┌─ Data listing

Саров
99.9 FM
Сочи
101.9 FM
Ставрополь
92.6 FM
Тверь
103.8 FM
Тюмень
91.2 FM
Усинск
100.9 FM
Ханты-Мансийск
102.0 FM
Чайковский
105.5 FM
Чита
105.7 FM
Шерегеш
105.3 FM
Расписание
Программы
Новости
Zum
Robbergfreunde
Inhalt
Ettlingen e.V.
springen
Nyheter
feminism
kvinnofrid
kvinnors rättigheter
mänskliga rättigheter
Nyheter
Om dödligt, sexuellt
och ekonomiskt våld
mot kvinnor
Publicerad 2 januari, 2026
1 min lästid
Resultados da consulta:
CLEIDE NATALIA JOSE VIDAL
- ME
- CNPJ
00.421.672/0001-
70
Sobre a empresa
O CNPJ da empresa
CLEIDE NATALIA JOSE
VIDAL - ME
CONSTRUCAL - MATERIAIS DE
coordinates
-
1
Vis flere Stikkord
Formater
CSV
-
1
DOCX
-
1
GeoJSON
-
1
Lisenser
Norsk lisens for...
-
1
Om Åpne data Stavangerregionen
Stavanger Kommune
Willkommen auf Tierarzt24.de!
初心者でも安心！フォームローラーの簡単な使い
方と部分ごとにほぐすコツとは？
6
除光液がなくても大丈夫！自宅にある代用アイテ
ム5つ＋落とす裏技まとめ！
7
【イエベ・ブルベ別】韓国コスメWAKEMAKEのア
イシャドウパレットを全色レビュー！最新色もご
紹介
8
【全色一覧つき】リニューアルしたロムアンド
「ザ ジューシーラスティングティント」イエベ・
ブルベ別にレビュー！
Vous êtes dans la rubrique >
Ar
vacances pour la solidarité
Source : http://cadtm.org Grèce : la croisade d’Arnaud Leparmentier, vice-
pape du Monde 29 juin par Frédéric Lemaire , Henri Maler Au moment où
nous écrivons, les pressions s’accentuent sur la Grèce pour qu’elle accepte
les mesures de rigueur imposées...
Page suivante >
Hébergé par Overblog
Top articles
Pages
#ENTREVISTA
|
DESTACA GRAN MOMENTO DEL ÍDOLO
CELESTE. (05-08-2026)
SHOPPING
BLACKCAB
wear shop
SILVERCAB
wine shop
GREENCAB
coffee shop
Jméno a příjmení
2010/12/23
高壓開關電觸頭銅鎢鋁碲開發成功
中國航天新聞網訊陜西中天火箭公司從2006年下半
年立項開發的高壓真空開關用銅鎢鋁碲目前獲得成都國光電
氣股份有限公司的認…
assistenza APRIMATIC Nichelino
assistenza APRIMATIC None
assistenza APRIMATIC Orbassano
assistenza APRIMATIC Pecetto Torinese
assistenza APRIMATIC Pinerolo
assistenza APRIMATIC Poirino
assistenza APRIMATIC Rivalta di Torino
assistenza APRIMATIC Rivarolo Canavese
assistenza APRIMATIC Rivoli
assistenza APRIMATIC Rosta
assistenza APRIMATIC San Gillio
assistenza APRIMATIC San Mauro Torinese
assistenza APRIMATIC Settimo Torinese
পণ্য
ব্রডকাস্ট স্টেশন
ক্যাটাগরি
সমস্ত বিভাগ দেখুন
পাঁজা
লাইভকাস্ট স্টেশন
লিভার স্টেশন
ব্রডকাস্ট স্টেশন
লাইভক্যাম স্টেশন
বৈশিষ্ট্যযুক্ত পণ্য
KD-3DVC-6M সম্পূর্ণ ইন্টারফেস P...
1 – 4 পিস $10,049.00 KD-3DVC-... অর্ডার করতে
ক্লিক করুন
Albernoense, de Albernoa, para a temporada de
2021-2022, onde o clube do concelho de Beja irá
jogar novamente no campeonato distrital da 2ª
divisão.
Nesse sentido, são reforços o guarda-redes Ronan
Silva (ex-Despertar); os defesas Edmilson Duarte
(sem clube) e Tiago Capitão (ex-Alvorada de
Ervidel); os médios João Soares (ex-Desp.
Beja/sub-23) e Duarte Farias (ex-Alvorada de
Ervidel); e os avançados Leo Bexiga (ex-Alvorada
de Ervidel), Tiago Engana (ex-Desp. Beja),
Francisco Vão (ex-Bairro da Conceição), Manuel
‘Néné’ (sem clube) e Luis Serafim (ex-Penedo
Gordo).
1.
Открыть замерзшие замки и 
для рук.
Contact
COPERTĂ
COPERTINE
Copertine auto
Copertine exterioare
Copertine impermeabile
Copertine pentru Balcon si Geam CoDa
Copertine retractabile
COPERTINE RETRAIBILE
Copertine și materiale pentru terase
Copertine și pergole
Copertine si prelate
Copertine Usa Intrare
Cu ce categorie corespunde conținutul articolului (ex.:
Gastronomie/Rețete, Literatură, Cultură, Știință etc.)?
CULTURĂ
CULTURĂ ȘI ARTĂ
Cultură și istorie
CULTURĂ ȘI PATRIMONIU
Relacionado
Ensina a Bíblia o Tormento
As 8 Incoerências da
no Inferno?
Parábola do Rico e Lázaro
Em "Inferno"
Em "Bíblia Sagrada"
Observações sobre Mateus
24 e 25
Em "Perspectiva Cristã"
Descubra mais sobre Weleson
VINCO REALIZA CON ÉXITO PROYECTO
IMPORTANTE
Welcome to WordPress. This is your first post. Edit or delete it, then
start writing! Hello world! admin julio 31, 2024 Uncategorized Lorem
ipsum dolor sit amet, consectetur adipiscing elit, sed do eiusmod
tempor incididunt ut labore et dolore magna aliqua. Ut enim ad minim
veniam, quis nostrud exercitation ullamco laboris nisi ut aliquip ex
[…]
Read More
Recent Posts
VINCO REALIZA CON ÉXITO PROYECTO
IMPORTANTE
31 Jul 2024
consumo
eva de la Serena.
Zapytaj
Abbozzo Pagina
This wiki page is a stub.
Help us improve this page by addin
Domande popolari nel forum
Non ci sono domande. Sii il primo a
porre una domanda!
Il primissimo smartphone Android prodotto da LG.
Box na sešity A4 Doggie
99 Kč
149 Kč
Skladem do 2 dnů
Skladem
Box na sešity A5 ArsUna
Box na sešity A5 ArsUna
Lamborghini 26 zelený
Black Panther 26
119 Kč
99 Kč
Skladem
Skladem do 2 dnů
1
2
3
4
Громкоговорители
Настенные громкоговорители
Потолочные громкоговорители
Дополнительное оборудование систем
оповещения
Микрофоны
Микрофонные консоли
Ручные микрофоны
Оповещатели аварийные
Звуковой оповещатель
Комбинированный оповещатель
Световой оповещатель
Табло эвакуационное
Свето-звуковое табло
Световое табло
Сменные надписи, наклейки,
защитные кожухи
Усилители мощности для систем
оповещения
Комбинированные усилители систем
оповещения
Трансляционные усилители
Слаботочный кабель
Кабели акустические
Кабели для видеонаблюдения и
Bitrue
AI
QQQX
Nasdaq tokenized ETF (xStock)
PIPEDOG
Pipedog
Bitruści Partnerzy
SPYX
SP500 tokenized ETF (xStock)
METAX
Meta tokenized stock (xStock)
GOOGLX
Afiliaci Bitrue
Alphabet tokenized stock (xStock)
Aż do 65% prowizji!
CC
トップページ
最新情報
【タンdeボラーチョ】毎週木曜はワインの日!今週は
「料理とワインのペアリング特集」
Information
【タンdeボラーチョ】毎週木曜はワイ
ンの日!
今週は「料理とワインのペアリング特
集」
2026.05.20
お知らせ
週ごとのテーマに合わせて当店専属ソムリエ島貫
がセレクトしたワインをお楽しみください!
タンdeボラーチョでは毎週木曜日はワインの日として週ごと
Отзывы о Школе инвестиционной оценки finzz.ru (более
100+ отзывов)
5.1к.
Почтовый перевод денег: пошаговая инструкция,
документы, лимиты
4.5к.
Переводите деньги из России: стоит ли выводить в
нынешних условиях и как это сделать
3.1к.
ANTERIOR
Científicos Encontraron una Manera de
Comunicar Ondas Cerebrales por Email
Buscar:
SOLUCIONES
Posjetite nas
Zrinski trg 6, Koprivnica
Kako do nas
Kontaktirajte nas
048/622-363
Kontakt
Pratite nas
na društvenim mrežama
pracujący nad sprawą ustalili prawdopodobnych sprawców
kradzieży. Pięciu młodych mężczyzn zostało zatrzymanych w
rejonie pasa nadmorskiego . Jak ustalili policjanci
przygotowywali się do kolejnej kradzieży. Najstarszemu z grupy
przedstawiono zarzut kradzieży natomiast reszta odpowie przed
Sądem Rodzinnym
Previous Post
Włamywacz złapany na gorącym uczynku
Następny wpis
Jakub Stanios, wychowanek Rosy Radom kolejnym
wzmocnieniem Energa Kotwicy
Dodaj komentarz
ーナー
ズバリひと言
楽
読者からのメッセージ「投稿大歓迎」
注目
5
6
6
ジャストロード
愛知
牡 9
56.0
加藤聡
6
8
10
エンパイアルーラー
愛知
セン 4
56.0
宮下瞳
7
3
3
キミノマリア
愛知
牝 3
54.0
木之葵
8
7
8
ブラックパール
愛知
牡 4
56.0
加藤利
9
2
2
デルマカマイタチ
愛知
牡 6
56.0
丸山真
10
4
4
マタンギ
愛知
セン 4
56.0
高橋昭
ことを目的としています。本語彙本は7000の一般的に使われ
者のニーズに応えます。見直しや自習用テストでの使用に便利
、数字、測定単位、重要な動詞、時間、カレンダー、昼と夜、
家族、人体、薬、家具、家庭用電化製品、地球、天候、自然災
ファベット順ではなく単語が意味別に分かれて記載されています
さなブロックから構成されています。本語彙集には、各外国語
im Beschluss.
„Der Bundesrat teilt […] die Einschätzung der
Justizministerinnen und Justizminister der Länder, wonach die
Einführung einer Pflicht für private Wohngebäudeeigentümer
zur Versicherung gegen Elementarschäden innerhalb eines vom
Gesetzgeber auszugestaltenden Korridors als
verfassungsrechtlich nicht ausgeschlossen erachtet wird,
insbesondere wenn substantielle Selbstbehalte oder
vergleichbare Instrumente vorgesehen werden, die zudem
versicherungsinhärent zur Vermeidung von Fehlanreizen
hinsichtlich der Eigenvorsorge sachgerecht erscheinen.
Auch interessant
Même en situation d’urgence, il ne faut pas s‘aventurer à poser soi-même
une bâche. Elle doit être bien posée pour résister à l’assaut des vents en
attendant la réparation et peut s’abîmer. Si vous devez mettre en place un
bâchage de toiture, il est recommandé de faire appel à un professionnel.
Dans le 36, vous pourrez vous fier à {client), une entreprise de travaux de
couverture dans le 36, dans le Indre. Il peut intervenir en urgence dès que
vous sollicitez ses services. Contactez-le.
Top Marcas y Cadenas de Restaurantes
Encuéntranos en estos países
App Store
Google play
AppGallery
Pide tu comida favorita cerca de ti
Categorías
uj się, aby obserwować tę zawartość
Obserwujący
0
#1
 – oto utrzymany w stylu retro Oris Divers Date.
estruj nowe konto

└─

» **Work request**
Using the entries above, repeat only the lines from the one containing "Włamywacz złapany na gorącym uczynku" through the one containing "Justizministerinnen und Justizminister", end lines included.

» **Answer to the exercise**
Włamywacz złapany na gorącym uczynku
Następny wpis
Jakub Stanios, wychowanek Rosy Radom kolejnym
wzmocnieniem Energa Kotwicy
Dodaj komentarz
ーナー
ズバリひと言
楽
読者からのメッセージ「投稿大歓迎」
注目
5
6
6
ジャストロード
愛知
牡 9
56.0
加藤聡
6
8
10
エンパイアルーラー
愛知
セン 4
56.0
宮下瞳
7
3
3
キミノマリア
愛知
牝 3
54.0
木之葵
8
7
8
ブラックパール
愛知
牡 4
56.0
加藤利
9
2
2
デルマカマイタチ
愛知
牡 6
56.0
丸山真
10
4
4
マタンギ
愛知
セン 4
56.0
高橋昭
ことを目的としています。本語彙本は7000の一般的に使われ
者のニーズに応えます。見直しや自習用テストでの使用に便利
、数字、測定単位、重要な動詞、時間、カレンダー、昼と夜、
家族、人体、薬、家具、家庭用電化製品、地球、天候、自然災
ファベット順ではなく単語が意味別に分かれて記載されています
さなブロックから構成されています。本語彙集には、各外国語
im Beschluss.
„Der Bundesrat teilt […] die Einschätzung der
Justizministerinnen und Justizminister der Länder, wonach die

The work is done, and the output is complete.